A successful Materials Tracking and Traceability program improves workflows and supports asset management best practices.
Track and Trace
A Materials Tracking and Traceability (Track and Trace) Program is much more than just data collection hardware and software. Recent advances in hardware including support for real-time sub-centimeter locations and barcoding as well as easy-to-use software have made quality data collection an affordable reality for most organizations. These advances are important, but they don’t guarantee success for your Track and Trace Program. Our many years of experience in asset management and data collection processes give us a roadmap for an effective Material Track and Trace Program that will bring true value to your utility and support regulatory mandates such as PHMSA §192.63. We believe the following five elements are essential to any utility’s Track and Trace program:
(1) An Effective Track and Trace Program Integrates Seamlessly with Your GIS and EAM
Without GIS and enterprise asset management (EAM) integration, a Track and Trace program is little more than advanced surveying. To get the benefits of a Track and Trace program, data needs to flow in near real time between the data collection device and the enterprise GIS and EAM.

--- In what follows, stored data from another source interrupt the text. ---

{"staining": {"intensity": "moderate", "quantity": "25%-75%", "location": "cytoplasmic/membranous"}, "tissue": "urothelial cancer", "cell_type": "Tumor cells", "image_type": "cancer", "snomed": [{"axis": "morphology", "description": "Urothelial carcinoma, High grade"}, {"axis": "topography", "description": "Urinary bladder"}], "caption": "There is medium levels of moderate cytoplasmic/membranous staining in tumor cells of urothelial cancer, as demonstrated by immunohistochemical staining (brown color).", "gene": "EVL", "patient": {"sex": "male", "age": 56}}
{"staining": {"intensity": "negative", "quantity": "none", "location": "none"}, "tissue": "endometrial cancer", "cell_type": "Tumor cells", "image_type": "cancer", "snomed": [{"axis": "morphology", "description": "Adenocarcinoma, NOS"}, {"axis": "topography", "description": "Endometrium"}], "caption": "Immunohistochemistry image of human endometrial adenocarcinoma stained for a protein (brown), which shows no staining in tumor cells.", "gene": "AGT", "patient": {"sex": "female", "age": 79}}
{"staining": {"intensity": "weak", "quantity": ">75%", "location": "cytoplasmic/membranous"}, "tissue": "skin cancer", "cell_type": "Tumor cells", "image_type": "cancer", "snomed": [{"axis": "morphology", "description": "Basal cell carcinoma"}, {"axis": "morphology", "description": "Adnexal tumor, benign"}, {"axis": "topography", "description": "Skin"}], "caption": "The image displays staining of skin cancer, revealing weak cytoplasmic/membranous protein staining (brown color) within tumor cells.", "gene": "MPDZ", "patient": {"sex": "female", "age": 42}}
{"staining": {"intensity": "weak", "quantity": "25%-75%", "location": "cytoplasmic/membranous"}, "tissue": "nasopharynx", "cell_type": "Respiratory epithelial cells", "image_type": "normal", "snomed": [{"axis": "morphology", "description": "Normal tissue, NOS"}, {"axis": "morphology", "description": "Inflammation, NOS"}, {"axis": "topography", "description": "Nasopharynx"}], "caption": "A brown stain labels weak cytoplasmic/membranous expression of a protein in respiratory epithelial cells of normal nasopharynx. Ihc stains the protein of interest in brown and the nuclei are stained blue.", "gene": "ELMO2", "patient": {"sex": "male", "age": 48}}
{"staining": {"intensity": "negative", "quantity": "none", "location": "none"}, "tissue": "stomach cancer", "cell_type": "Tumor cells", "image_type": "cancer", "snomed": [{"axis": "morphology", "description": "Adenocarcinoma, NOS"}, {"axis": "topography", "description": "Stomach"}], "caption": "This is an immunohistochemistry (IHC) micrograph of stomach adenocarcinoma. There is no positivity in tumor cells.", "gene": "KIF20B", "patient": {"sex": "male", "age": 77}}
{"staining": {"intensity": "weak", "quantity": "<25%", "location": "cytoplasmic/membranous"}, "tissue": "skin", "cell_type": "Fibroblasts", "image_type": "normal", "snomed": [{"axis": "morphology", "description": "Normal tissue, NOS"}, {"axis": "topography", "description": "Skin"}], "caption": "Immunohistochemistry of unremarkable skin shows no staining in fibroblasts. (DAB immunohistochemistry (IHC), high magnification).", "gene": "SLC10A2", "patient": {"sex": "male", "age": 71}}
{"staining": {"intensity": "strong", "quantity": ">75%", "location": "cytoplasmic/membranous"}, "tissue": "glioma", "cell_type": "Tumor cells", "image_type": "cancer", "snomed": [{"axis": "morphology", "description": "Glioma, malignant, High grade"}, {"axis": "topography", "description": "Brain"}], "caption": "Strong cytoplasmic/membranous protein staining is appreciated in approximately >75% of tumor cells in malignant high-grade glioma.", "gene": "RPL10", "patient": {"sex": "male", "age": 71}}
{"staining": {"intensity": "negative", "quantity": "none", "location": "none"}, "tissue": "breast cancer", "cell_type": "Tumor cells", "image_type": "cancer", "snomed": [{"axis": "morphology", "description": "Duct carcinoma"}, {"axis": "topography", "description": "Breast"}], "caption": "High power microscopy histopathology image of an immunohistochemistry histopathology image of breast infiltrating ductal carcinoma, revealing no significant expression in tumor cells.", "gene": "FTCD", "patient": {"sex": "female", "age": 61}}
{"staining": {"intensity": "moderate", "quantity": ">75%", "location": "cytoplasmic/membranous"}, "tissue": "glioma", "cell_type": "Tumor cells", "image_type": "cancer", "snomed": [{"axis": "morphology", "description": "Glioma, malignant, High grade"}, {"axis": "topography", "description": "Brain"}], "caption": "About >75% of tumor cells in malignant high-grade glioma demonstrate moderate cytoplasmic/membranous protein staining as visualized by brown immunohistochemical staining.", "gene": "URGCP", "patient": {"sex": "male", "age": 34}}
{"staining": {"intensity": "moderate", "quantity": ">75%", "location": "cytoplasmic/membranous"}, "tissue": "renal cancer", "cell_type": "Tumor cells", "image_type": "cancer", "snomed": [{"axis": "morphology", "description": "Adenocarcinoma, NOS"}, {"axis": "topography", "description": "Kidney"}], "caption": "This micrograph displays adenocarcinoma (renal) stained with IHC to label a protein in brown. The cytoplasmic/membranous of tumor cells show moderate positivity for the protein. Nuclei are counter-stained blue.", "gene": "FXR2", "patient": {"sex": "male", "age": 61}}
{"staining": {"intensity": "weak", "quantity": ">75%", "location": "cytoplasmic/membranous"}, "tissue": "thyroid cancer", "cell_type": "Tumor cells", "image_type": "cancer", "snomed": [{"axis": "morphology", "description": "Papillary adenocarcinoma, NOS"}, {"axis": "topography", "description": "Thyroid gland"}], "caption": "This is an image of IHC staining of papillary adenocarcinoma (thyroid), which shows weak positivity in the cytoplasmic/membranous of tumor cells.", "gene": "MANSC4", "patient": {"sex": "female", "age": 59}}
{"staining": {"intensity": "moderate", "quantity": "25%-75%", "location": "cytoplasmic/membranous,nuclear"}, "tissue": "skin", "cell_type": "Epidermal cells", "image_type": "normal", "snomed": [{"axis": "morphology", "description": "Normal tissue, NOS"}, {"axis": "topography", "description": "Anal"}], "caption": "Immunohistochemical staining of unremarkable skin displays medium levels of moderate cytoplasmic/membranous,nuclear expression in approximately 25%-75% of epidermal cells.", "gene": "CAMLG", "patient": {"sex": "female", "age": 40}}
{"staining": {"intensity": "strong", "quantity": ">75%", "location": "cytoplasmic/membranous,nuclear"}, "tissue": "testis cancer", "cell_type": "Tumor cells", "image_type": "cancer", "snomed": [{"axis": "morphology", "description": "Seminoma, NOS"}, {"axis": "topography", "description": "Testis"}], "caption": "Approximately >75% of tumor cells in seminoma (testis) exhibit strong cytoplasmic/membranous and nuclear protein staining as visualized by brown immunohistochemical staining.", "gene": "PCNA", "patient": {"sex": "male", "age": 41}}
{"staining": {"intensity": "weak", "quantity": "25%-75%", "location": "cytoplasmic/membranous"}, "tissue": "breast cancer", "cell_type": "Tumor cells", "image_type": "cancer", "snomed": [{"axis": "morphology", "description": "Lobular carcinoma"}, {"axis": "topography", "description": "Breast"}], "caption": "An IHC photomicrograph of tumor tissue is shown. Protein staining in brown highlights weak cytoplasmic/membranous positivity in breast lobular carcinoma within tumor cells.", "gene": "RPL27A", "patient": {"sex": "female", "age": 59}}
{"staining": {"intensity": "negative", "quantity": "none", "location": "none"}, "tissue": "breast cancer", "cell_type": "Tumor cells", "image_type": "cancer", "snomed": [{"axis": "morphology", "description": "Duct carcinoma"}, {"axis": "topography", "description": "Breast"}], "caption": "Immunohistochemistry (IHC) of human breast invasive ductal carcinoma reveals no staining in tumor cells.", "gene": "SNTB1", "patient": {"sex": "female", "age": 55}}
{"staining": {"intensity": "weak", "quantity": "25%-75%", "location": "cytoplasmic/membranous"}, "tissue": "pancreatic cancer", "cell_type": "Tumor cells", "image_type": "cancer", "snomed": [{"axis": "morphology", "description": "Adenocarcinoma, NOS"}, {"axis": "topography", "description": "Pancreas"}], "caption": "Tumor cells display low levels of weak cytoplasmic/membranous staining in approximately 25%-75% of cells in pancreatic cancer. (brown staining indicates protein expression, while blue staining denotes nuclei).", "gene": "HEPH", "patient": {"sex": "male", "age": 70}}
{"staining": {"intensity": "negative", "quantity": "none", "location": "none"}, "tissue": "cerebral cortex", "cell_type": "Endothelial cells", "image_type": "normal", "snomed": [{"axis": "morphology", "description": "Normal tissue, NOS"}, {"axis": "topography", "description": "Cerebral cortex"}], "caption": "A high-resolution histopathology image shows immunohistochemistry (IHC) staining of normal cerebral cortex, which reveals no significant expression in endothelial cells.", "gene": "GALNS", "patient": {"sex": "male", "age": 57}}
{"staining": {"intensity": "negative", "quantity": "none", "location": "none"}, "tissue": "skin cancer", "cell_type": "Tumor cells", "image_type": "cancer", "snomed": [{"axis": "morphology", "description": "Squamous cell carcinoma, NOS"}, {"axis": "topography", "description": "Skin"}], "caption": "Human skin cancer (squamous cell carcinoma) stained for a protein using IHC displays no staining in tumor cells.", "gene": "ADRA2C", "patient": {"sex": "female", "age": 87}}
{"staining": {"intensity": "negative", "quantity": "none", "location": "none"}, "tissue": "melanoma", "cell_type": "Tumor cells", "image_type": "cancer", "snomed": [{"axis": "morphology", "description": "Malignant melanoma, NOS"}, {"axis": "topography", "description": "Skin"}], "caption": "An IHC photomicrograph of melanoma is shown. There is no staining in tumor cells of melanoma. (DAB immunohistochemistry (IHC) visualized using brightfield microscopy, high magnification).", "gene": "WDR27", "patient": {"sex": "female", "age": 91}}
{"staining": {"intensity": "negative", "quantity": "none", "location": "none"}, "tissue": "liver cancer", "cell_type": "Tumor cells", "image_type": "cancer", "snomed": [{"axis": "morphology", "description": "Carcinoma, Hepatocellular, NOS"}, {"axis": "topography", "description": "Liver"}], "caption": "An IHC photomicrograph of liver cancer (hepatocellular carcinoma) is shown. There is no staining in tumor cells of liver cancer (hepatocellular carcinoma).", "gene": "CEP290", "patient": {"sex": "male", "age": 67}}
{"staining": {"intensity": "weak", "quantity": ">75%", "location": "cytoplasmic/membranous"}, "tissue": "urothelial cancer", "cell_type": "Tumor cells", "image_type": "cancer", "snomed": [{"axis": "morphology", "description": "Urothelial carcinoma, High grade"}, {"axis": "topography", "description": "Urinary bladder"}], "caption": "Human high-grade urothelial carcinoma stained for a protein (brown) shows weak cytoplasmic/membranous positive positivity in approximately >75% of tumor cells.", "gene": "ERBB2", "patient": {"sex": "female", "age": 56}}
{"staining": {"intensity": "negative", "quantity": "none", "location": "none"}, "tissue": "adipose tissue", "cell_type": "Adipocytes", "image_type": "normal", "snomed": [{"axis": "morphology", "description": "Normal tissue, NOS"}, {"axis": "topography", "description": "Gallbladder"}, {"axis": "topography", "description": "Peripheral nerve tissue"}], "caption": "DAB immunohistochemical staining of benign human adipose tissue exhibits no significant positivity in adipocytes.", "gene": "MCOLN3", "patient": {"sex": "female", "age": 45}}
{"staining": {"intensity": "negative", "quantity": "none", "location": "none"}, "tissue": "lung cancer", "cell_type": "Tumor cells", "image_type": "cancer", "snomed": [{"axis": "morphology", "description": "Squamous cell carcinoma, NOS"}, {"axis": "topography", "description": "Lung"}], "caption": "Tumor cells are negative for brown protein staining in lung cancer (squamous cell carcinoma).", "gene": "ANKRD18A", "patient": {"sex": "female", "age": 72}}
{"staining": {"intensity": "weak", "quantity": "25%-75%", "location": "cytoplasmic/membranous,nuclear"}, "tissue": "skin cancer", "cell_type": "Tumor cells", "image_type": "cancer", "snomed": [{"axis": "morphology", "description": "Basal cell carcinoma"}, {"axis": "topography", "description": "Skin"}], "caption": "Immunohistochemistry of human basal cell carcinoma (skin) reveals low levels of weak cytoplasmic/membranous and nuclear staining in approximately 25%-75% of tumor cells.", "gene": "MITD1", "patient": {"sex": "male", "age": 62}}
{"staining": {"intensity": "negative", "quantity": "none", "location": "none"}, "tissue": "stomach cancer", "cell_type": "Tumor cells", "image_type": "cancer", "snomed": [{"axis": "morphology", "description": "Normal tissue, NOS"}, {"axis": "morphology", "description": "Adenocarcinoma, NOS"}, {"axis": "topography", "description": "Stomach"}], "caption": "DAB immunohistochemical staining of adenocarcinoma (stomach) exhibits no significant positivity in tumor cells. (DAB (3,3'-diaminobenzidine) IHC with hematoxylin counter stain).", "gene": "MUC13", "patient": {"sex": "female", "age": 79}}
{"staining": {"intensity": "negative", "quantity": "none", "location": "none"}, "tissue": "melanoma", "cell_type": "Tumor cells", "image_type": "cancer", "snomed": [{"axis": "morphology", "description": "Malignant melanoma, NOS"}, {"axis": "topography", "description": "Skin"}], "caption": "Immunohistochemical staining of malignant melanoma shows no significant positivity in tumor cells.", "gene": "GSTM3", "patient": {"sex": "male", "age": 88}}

These integrations allow teams to monitor and measure what data is being collected and its precise location. It allows assets to be tracked against work orders and supports contractor invoicing and materials management. It ensures a single source of truth and minimizes discrepancies between what’s in the field and what’s in GIS and EAM.
(2) It Complements Field Operations
Depending on how it’s implemented, a Track and Trace program can complement construction and repair field operations – or it can get in the way. An effective program closely coordinates field operations crews and data collection crews and integrates work processes.
Construction and data collection activities are synchronized so that data collection doesn’t impede daily operations. Procedures must be developed to ensure that all the important work gets done in a timely fashion – both the work on the pipes and the data collection.
(3) It Enhances Work Processes
A well-designed Track and Trace program in fact improves overall process efficiencies – both for field operations and data collection. Traditional workflows treat data collection and work management processes separately, where both the construction team and the data collection team enter data on the installed assets in separate systems. Track and Trace allows you to capture the data once and use it in multiple systems, eliminating duplication and redundant processing.
A well-designed Track and Trace program also automates data collection and eliminates paper-based work processes. That may seem obvious, but some organizations implement a Track and Trace program without systematically eliminating the existing paper-based processes. That approach can result in decreased rather than improved productivity. Instead, the whole system should be considered so you can capture the multiple opportunities for process efficiency.
(4) It Supports Asset Management Best Practices
A well-designed Track and Trace program is an integral part of asset management. The foundation of an asset management program is based on high-quality asset data and integrated systems that support CIP planning, inspections, and renew / repair / replace decisions.
A robust Track and Trace program requires many of these same systems and processes. Specifically, it requires linkages between the new material review and approval process (engineering), the procurement process, the design process, and the construction process. Track and Trace needs these connections to be in place to support data validations and automatic data population, and they also support asset management best practices. Track and Trace is in fact an extension of asset management best practices.
(5) It Improves Material & Operator Qualification Accountability Through Robust Quality Control
Track and Trace is a quality system that improves not just data, but the construction process itself and ultimately the safety and reliability of the distribution and transmission networks.
Materials are validated against the utility’s approved materials list to ensure that they have been approved for use in the system. If the specific material assets are not approved, they are flagged during data collection so that they can be reviewed by a construction manager or engineer before they are incorporated into the system.
Likewise, the personnel performing the installations need to be trained and approved to perform the work at hand. Operator Qualification or OQ validation is therefore an important component of the Track and Trace process. During installation, the operator’s badge is scanned and compared to the utility’s OQ database. If the installing employee is not qualified for the specific task (welding, fusion, etc.) they are performing, they are flagged in real-time during field data collection to prevent them from performing that work.
Getting the Most Out of Your Track and Trace Program
While Track and Trace may be driven by regulatory mandates, we believe it’s an excellent opportunity for utilities to support and improve multiple aspects of their business. We believe these five elements will help you make the most of this opportunity.